┌─ SUPPLIED RECORDS

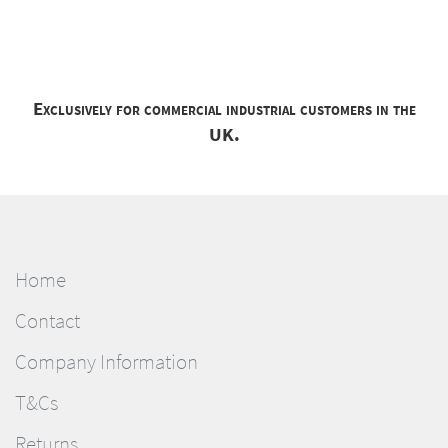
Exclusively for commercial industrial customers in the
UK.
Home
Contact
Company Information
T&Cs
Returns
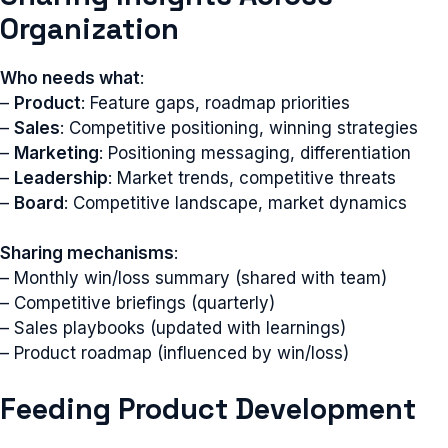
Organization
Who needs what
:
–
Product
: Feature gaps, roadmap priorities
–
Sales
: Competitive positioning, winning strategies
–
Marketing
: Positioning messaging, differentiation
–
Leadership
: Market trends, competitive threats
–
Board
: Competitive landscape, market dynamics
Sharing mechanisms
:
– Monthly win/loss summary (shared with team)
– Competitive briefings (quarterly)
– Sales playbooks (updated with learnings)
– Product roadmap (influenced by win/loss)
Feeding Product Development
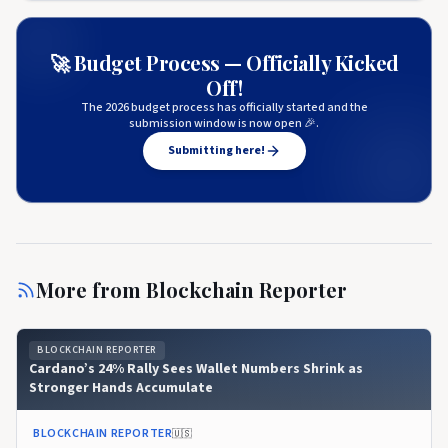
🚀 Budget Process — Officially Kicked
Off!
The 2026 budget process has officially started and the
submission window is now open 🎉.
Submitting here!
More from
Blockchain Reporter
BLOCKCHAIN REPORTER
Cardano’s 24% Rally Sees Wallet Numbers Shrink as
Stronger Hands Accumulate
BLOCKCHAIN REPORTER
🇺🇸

└─
┌─ SUPPLIED RECORDS

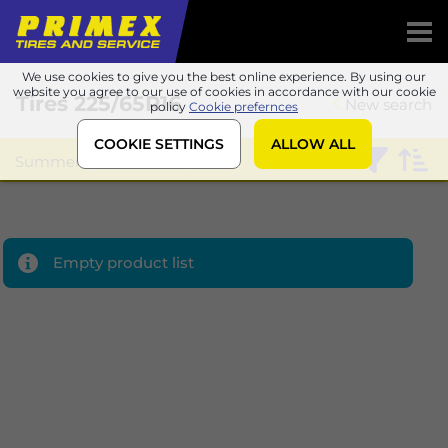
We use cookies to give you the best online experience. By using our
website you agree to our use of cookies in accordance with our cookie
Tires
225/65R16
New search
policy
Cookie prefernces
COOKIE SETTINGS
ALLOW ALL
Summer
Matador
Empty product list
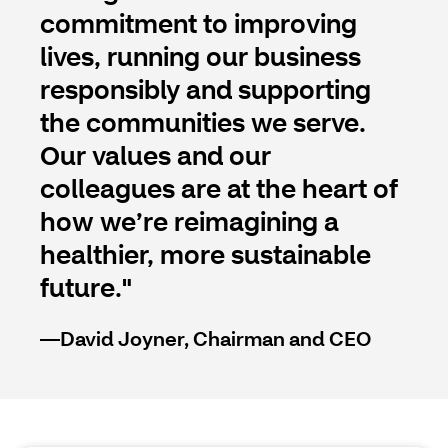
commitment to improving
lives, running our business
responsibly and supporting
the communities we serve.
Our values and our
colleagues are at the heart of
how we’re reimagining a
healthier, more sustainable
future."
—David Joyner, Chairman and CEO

└─

Where a line of the data holds the word "loss", copy that line.

▸ **ANSWER TO THIS PROBLEM**
– Monthly win/loss summary (shared with team)
– Product roadmap (influenced by win/loss)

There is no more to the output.